Zimbabwe: nouvelles expulsions de cadres du parti au pouvoir

Robert MugabeLa purge continue au sein de la Zanu-PF, le parti de Robert Mugabe. Jeudi 21 mai, sept nouveaux cadres du parti au pouvoir ont été expulsés. Officiellement ils sont accusés de «factionnalisme» et vouloir diviser le parti. Mais on leur reproche surtout d’être proches de l’ancienne vice-présidente Joice Mujuru, elle-même mise à l’écart en début d’année.

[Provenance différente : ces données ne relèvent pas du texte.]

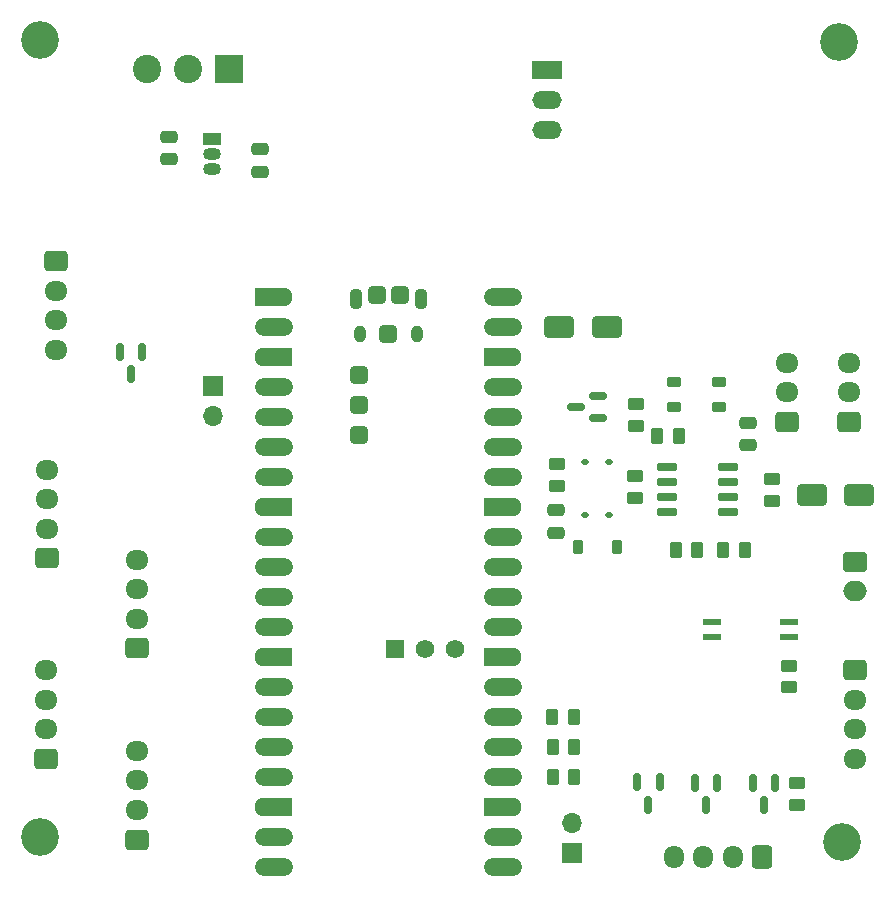
<source format=gbr>
%TF.GenerationSoftware,KiCad,Pcbnew,7.0.9*%
%TF.CreationDate,2023-12-26T12:13:05+08:00*%
%TF.ProjectId,amp_controller,616d705f-636f-46e7-9472-6f6c6c65722e,rev?*%
%TF.SameCoordinates,Original*%
%TF.FileFunction,Soldermask,Top*%
%TF.FilePolarity,Negative*%
%FSLAX46Y46*%
G04 Gerber Fmt 4.6, Leading zero omitted, Abs format (unit mm)*
G04 Created by KiCad (PCBNEW 7.0.9) date 2023-12-26 12:13:05*
%MOMM*%
%LPD*%
G01*
G04 APERTURE LIST*
G04 Aperture macros list*
%AMRoundRect*
0 Rectangle with rounded corners*
0 $1 Rounding radius*
0 $2 $3 $4 $5 $6 $7 $8 $9 X,Y pos of 4 corners*
0 Add a 4 corners polygon primitive as box body*
4,1,4,$2,$3,$4,$5,$6,$7,$8,$9,$2,$3,0*
0 Add four circle primitives for the rounded corners*
1,1,$1+$1,$2,$3*
1,1,$1+$1,$4,$5*
1,1,$1+$1,$6,$7*
1,1,$1+$1,$8,$9*
0 Add four rect primitives between the rounded corners*
20,1,$1+$1,$2,$3,$4,$5,0*
20,1,$1+$1,$4,$5,$6,$7,0*
20,1,$1+$1,$6,$7,$8,$9,0*
20,1,$1+$1,$8,$9,$2,$3,0*%
%AMFreePoly0*
4,1,28,0.178017,0.779942,0.347107,0.720775,0.498792,0.625465,0.625465,0.498792,0.720775,0.347107,0.779942,0.178017,0.800000,0.000000,0.779942,-0.178017,0.720775,-0.347107,0.625465,-0.498792,0.498792,-0.625465,0.347107,-0.720775,0.178017,-0.779942,0.000000,-0.800000,-2.200000,-0.800000,-2.205014,-0.794986,-2.244504,-0.794986,-2.324698,-0.756366,-2.380194,-0.686777,-2.400000,-0.600000,
-2.400000,0.600000,-2.380194,0.686777,-2.324698,0.756366,-2.244504,0.794986,-2.205014,0.794986,-2.200000,0.800000,0.000000,0.800000,0.178017,0.779942,0.178017,0.779942,$1*%
%AMFreePoly1*
4,1,29,0.605014,0.794986,0.644504,0.794986,0.724698,0.756366,0.780194,0.686777,0.800000,0.600000,0.800000,-0.600000,0.780194,-0.686777,0.724698,-0.756366,0.644504,-0.794986,0.605014,-0.794986,0.600000,-0.800000,0.000000,-0.800000,-1.600000,-0.800000,-1.778017,-0.779942,-1.947107,-0.720775,-2.098792,-0.625465,-2.225465,-0.498792,-2.320775,-0.347107,-2.379942,-0.178017,-2.400000,0.000000,
-2.379942,0.178017,-2.320775,0.347107,-2.225465,0.498792,-2.098792,0.625465,-1.947107,0.720775,-1.778017,0.779942,-1.600000,0.800000,0.600000,0.800000,0.605014,0.794986,0.605014,0.794986,$1*%
%AMFreePoly2*
4,1,29,1.778017,0.779942,1.947107,0.720775,2.098792,0.625465,2.225465,0.498792,2.320775,0.347107,2.379942,0.178017,2.400000,0.000000,2.379942,-0.178017,2.320775,-0.347107,2.225465,-0.498792,2.098792,-0.625465,1.947107,-0.720775,1.778017,-0.779942,1.600000,-0.800000,0.000000,-0.800000,-0.600000,-0.800000,-0.605014,-0.794986,-0.644504,-0.794986,-0.724698,-0.756366,-0.780194,-0.686777,
-0.800000,-0.600000,-0.800000,0.600000,-0.780194,0.686777,-0.724698,0.756366,-0.644504,0.794986,-0.605014,0.794986,-0.600000,0.800000,1.600000,0.800000,1.778017,0.779942,1.778017,0.779942,$1*%
G04 Aperture macros list end*
%ADD10R,2.500000X1.500000*%
%ADD11O,2.500000X1.500000*%
%ADD12RoundRect,0.225000X0.225000X0.375000X-0.225000X0.375000X-0.225000X-0.375000X0.225000X-0.375000X0*%
%ADD13RoundRect,0.250000X0.600000X0.725000X-0.600000X0.725000X-0.600000X-0.725000X0.600000X-0.725000X0*%
%ADD14O,1.700000X1.950000*%
%ADD15RoundRect,0.250000X0.725000X-0.600000X0.725000X0.600000X-0.725000X0.600000X-0.725000X-0.600000X0*%
%ADD16O,1.950000X1.700000*%
%ADD17RoundRect,0.250000X0.450000X-0.262500X0.450000X0.262500X-0.450000X0.262500X-0.450000X-0.262500X0*%
%ADD18RoundRect,0.250000X-0.475000X0.250000X-0.475000X-0.250000X0.475000X-0.250000X0.475000X0.250000X0*%
%ADD19RoundRect,0.250000X-0.262500X-0.450000X0.262500X-0.450000X0.262500X0.450000X-0.262500X0.450000X0*%
%ADD20RoundRect,0.250000X-0.450000X0.262500X-0.450000X-0.262500X0.450000X-0.262500X0.450000X0.262500X0*%
%ADD21RoundRect,0.250000X0.262500X0.450000X-0.262500X0.450000X-0.262500X-0.450000X0.262500X-0.450000X0*%
%ADD22RoundRect,0.250000X-1.000000X-0.650000X1.000000X-0.650000X1.000000X0.650000X-1.000000X0.650000X0*%
%ADD23RoundRect,0.150000X-0.150000X0.587500X-0.150000X-0.587500X0.150000X-0.587500X0.150000X0.587500X0*%
%ADD24RoundRect,0.112500X-0.187500X-0.112500X0.187500X-0.112500X0.187500X0.112500X-0.187500X0.112500X0*%
%ADD25RoundRect,0.250000X-0.750000X0.600000X-0.750000X-0.600000X0.750000X-0.600000X0.750000X0.600000X0*%
%ADD26O,2.000000X1.700000*%
%ADD27RoundRect,0.218750X-0.381250X0.218750X-0.381250X-0.218750X0.381250X-0.218750X0.381250X0.218750X0*%
%ADD28C,3.200000*%
%ADD29RoundRect,0.150000X0.725000X0.150000X-0.725000X0.150000X-0.725000X-0.150000X0.725000X-0.150000X0*%
%ADD30RoundRect,0.112500X0.187500X0.112500X-0.187500X0.112500X-0.187500X-0.112500X0.187500X-0.112500X0*%
%ADD31RoundRect,0.150000X0.587500X0.150000X-0.587500X0.150000X-0.587500X-0.150000X0.587500X-0.150000X0*%
%ADD32R,2.400000X2.400000*%
%ADD33C,2.400000*%
%ADD34R,1.700000X1.700000*%
%ADD35O,1.700000X1.700000*%
%ADD36RoundRect,0.137500X0.662500X0.137500X-0.662500X0.137500X-0.662500X-0.137500X0.662500X-0.137500X0*%
%ADD37RoundRect,0.250000X-0.725000X0.600000X-0.725000X-0.600000X0.725000X-0.600000X0.725000X0.600000X0*%
%ADD38R,1.500000X1.050000*%
%ADD39O,1.500000X1.050000*%
%ADD40O,1.100000X1.800000*%
%ADD41O,1.050000X1.450000*%
%ADD42FreePoly0,0.000000*%
%ADD43RoundRect,0.800000X-0.800000X0.000000X0.800000X0.000000X0.800000X0.000000X-0.800000X0.000000X0*%
%ADD44FreePoly1,0.000000*%
%ADD45FreePoly2,0.000000*%
%ADD46RoundRect,0.200000X-0.587400X-0.587400X0.587400X-0.587400X0.587400X0.587400X-0.587400X0.587400X0*%
%ADD47C,1.574800*%
%ADD48RoundRect,0.300000X-0.450000X-0.450000X0.450000X-0.450000X0.450000X0.450000X-0.450000X0.450000X0*%
%ADD49RoundRect,0.250000X1.000000X0.650000X-1.000000X0.650000X-1.000000X-0.650000X1.000000X-0.650000X0*%
G04 APERTURE END LIST*
D10*
%TO.C,U2*%
X146497597Y-56239255D03*
D11*
X146497597Y-58779255D03*
X146497597Y-61319255D03*
%TD*%
D12*
%TO.C,D5*%
X152420217Y-96565867D03*
X149120217Y-96565867D03*
%TD*%
D13*
%TO.C,FP_LED1*%
X164722047Y-122806760D03*
D14*
X162222047Y-122806760D03*
X159722047Y-122806760D03*
X157222047Y-122806760D03*
%TD*%
D15*
%TO.C,AMP2*%
X104103296Y-114546777D03*
D16*
X104103296Y-112046777D03*
X104103296Y-109546777D03*
X104103296Y-107046777D03*
%TD*%
D17*
%TO.C,R12*%
X167008275Y-108481106D03*
X167008275Y-106656106D03*
%TD*%
D18*
%TO.C,C1*%
X114508211Y-61879728D03*
X114508211Y-63779728D03*
%TD*%
D19*
%TO.C,R2*%
X146977001Y-116051415D03*
X148802001Y-116051415D03*
%TD*%
D20*
%TO.C,R5*%
X167615421Y-116597717D03*
X167615421Y-118422717D03*
%TD*%
D21*
%TO.C,R9*%
X159198992Y-96867389D03*
X157373992Y-96867389D03*
%TD*%
D22*
%TO.C,D1*%
X147542666Y-77957258D03*
X151542666Y-77957258D03*
%TD*%
D19*
%TO.C,R11*%
X155816942Y-87168089D03*
X157641942Y-87168089D03*
%TD*%
D15*
%TO.C,AMP1*%
X111774370Y-121370371D03*
D16*
X111774370Y-118870371D03*
X111774370Y-116370371D03*
X111774370Y-113870371D03*
%TD*%
D23*
%TO.C,U7*%
X112220047Y-80049996D03*
X110320047Y-80049996D03*
X111270047Y-81924996D03*
%TD*%
D24*
%TO.C,D2*%
X149666306Y-93908402D03*
X151766306Y-93908402D03*
%TD*%
D19*
%TO.C,R3*%
X146967447Y-113563338D03*
X148792447Y-113563338D03*
%TD*%
D25*
%TO.C,TRIGGER1*%
X172588655Y-97851212D03*
D26*
X172588655Y-100351212D03*
%TD*%
D27*
%TO.C,FB2*%
X161053164Y-82645755D03*
X161053164Y-84770755D03*
%TD*%
D28*
%TO.C,H3*%
X171197376Y-53815327D03*
%TD*%
D20*
%TO.C,R10*%
X165574615Y-90861975D03*
X165574615Y-92686975D03*
%TD*%
D23*
%TO.C,Q2*%
X160909919Y-116541619D03*
X159009919Y-116541619D03*
X159959919Y-118416619D03*
%TD*%
D28*
%TO.C,H4*%
X171436342Y-121592772D03*
%TD*%
D23*
%TO.C,Q1*%
X156017316Y-116534348D03*
X154117316Y-116534348D03*
X155067316Y-118409348D03*
%TD*%
D29*
%TO.C,U8*%
X161818529Y-93607910D03*
X161818529Y-92337910D03*
X161818529Y-91067910D03*
X161818529Y-89797910D03*
X156668529Y-89797910D03*
X156668529Y-91067910D03*
X156668529Y-92337910D03*
X156668529Y-93607910D03*
%TD*%
D18*
%TO.C,C4*%
X122188601Y-62935483D03*
X122188601Y-64835483D03*
%TD*%
%TO.C,C3*%
X163504788Y-86066391D03*
X163504788Y-87966391D03*
%TD*%
D23*
%TO.C,Q3*%
X165815462Y-116603396D03*
X163915462Y-116603396D03*
X164865462Y-118478396D03*
%TD*%
D30*
%TO.C,D3*%
X151766306Y-89383315D03*
X149666306Y-89383315D03*
%TD*%
D19*
%TO.C,R8*%
X161397036Y-96881965D03*
X163222036Y-96881965D03*
%TD*%
D31*
%TO.C,U4*%
X150797500Y-85707500D03*
X150797500Y-83807500D03*
X148922500Y-84757500D03*
%TD*%
D32*
%TO.C,POWER1*%
X119605020Y-56152903D03*
D33*
X116105020Y-56152903D03*
X112605020Y-56152903D03*
%TD*%
D34*
%TO.C,GPIO16\u002C17*%
X148564694Y-122507219D03*
D35*
X148564694Y-119967219D03*
%TD*%
D18*
%TO.C,C2*%
X147259018Y-93492615D03*
X147259018Y-95392615D03*
%TD*%
D36*
%TO.C,U6*%
X166986039Y-104199970D03*
X166986039Y-102929970D03*
X160486039Y-102929970D03*
X160486039Y-104199970D03*
%TD*%
D15*
%TO.C,MUSIC_IN1*%
X166784304Y-85995563D03*
D16*
X166784304Y-83495563D03*
X166784304Y-80995563D03*
%TD*%
D37*
%TO.C,DISPLAY1*%
X104892442Y-72412621D03*
D16*
X104892442Y-74912621D03*
X104892442Y-77412621D03*
X104892442Y-79912621D03*
%TD*%
D19*
%TO.C,R4*%
X146946796Y-111000570D03*
X148771796Y-111000570D03*
%TD*%
D20*
%TO.C,R7*%
X147306307Y-89610529D03*
X147306307Y-91435529D03*
%TD*%
D38*
%TO.C,U3*%
X118120802Y-62098029D03*
D39*
X118120802Y-63368029D03*
X118120802Y-64638029D03*
%TD*%
D15*
%TO.C,AMP3*%
X111760000Y-105163725D03*
D16*
X111760000Y-102663725D03*
X111760000Y-100163725D03*
X111760000Y-97663725D03*
%TD*%
D40*
%TO.C,U1*%
X130335000Y-75579685D03*
D41*
X130635000Y-78609685D03*
X135485000Y-78609685D03*
D40*
X135785000Y-75579685D03*
D42*
X124170000Y-75449685D03*
D43*
X123370000Y-77989685D03*
D44*
X124170000Y-80529685D03*
D43*
X123370000Y-83069685D03*
X123370000Y-85609685D03*
X123370000Y-88149685D03*
X123370000Y-90689685D03*
D44*
X124170000Y-93229685D03*
D43*
X123370000Y-95769685D03*
X123370000Y-98309685D03*
X123370000Y-100849685D03*
X123370000Y-103389685D03*
D44*
X124170000Y-105929685D03*
D43*
X123370000Y-108469685D03*
X123370000Y-111009685D03*
X123370000Y-113549685D03*
X123370000Y-116089685D03*
D44*
X124170000Y-118629685D03*
D43*
X123370000Y-121169685D03*
X123370000Y-123709685D03*
X142750000Y-123709685D03*
X142750000Y-121169685D03*
D45*
X141950000Y-118629685D03*
D43*
X142750000Y-116089685D03*
X142750000Y-113549685D03*
X142750000Y-111009685D03*
X142750000Y-108469685D03*
D45*
X141950000Y-105929685D03*
D43*
X142750000Y-103389685D03*
X142750000Y-100849685D03*
X142750000Y-98309685D03*
X142750000Y-95769685D03*
D45*
X141950000Y-93229685D03*
D43*
X142750000Y-90689685D03*
X142750000Y-88149685D03*
X142750000Y-85609685D03*
X142750000Y-83069685D03*
D45*
X141950000Y-80529685D03*
D43*
X142750000Y-77989685D03*
X142750000Y-75449685D03*
D46*
X133644100Y-105279685D03*
D47*
X136184100Y-105279685D03*
X138724100Y-105279685D03*
D48*
X133060000Y-78579685D03*
X134060000Y-75279685D03*
X132060000Y-75279685D03*
X130560000Y-82079685D03*
X130560000Y-84579685D03*
X130560000Y-87079685D03*
%TD*%
D20*
%TO.C,R1*%
X154019551Y-84535000D03*
X154019551Y-86360000D03*
%TD*%
D28*
%TO.C,H2*%
X103581669Y-121118480D03*
%TD*%
D27*
%TO.C,FB1*%
X157258318Y-82654270D03*
X157258318Y-84779270D03*
%TD*%
D49*
%TO.C,D4*%
X172925417Y-92224648D03*
X168925417Y-92224648D03*
%TD*%
D17*
%TO.C,R6*%
X153928195Y-92424603D03*
X153928195Y-90599603D03*
%TD*%
D15*
%TO.C,MUSIC_THRU1*%
X172038734Y-86015172D03*
D16*
X172038734Y-83515172D03*
X172038734Y-81015172D03*
%TD*%
D34*
%TO.C,GPIO2\u002C3*%
X118214756Y-82976485D03*
D35*
X118214756Y-85516485D03*
%TD*%
D37*
%TO.C,FP_BUTTON1*%
X172583225Y-107027622D03*
D16*
X172583225Y-109527622D03*
X172583225Y-112027622D03*
X172583225Y-114527622D03*
%TD*%
D28*
%TO.C,H1*%
X103581669Y-53711142D03*
%TD*%
D15*
%TO.C,AMP4*%
X104140000Y-97543725D03*
D16*
X104140000Y-95043725D03*
X104140000Y-92543725D03*
X104140000Y-90043725D03*
%TD*%
M02*

</source>
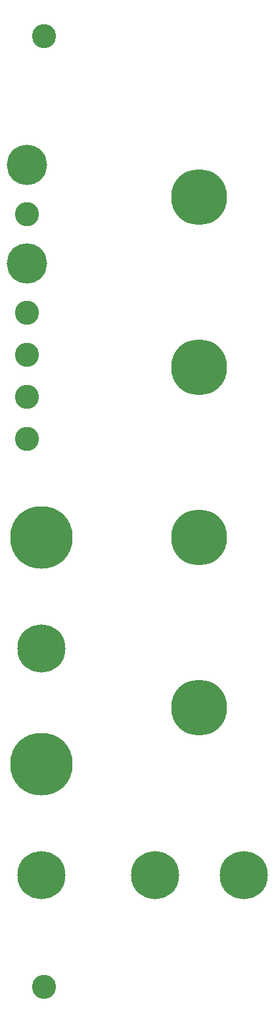
<source format=gbr>
%TF.GenerationSoftware,KiCad,Pcbnew,(6.0.0)*%
%TF.CreationDate,2022-11-14T01:30:50+01:00*%
%TF.ProjectId,Apeks Panel 8mm buttons,4170656b-7320-4506-916e-656c20386d6d,rev?*%
%TF.SameCoordinates,Original*%
%TF.FileFunction,Copper,L2,Bot*%
%TF.FilePolarity,Positive*%
%FSLAX46Y46*%
G04 Gerber Fmt 4.6, Leading zero omitted, Abs format (unit mm)*
G04 Created by KiCad (PCBNEW (6.0.0)) date 2022-11-14 01:30:50*
%MOMM*%
%LPD*%
G01*
G04 APERTURE LIST*
%TA.AperFunction,ComponentPad*%
%ADD10C,6.200000*%
%TD*%
%TA.AperFunction,ComponentPad*%
%ADD11C,8.050000*%
%TD*%
%TA.AperFunction,ComponentPad*%
%ADD12C,3.100000*%
%TD*%
%TA.AperFunction,ComponentPad*%
%ADD13C,5.200000*%
%TD*%
%TA.AperFunction,ComponentPad*%
%ADD14C,7.200000*%
%TD*%
G04 APERTURE END LIST*
D10*
%TO.P,Ref\u002A\u002A,1*%
%TO.N,N/C*%
X86980000Y-146850000D03*
D11*
%TO.P,Ref\u002A\u002A,2*%
X86980000Y-132559998D03*
D10*
%TO.P,Ref\u002A\u002A,3*%
X86980000Y-117639999D03*
D11*
%TO.P,Ref\u002A\u002A,4*%
X86980000Y-103349998D03*
D12*
%TO.P,Ref\u002A\u002A,5*%
X85070000Y-90650002D03*
%TO.P,Ref\u002A\u002A,6*%
X85070000Y-85250000D03*
%TO.P,Ref\u002A\u002A,7*%
X85070000Y-79849998D03*
%TO.P,Ref\u002A\u002A,8*%
X85070000Y-74450001D03*
D13*
%TO.P,Ref\u002A\u002A,9*%
X85070000Y-68099998D03*
D12*
%TO.P,Ref\u002A\u002A,10*%
X85070000Y-61750000D03*
D13*
%TO.P,Ref\u002A\u002A,11*%
X85070000Y-55400000D03*
D10*
%TO.P,Ref\u002A\u002A,12*%
X101580000Y-146850000D03*
%TO.P,Ref\u002A\u002A,13*%
X113010000Y-146850000D03*
D14*
%TO.P,Ref\u002A\u002A,14*%
X107300001Y-125260002D03*
%TO.P,Ref\u002A\u002A,15*%
X107300001Y-103349998D03*
%TO.P,Ref\u002A\u002A,16*%
X107300001Y-81439999D03*
%TO.P,Ref\u002A\u002A,17*%
X107300001Y-59530001D03*
D12*
%TO.P,Ref\u002A\u002A,18*%
X87300000Y-161250000D03*
%TO.P,Ref\u002A\u002A,19*%
X87300000Y-38750000D03*
%TD*%
M02*

</source>
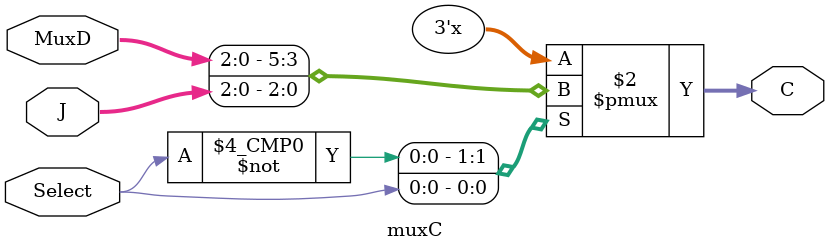
<source format=v>
module muxC(Select, MuxD, J, C);
    input Select;
    input [2:0] MuxD;
    input [2:0]  J;

    output reg [2:0] C;


    always @(*) begin
        case (Select)
            0: C = MuxD;
            1: C = J;
            default: C = MuxD;
        endcase
    end


endmodule
</source>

L’expulsion de Joice Mujurun’aura pas calmé les esprits. Sept hauts cadres ont été expulsés et 13 autres suspendus. Tous sont soupçonnés d’être des partisans de l’ancienne vice-présidente. Elle avait été écartée en début d’année, perçue comme une menace pour le clan Mugabe, notamment à cause de ses ambitions présidentielles, et une certaine popularité, semble-t-il, auprès de l’électorat du parti.

Six mois après son exclusion Joice Mujuru reste discrète sur ses intentions. Il y a quelques semaines, elle affirmait vouloir faire appel de son expulsion du parti. Ses proches – parmi lesquels Rugare Gumbo, ex-porte-parole de la Zanu-PF et Dydimus Mutasa, l’ex-secrétaire administratif du parti – affirment qu’elle s’apprête à lancer un nouveau parti, alors que la guerre de succession à Robert Mugabe bat son plein.

Les partisans de Mujuru attendraient les élections législatives partielles le mois prochain, pour tâter le terrain. Certains analystes estiment que Joice Mujuru pourrait se positionner pour les élections présidentielles de 2018. Mais ils ajoutent qu’elle n’a pas intérêt à abattre ses cartes trop rapidement, sous peine de mettre en marche la machine de guerre du parti au pouvoir.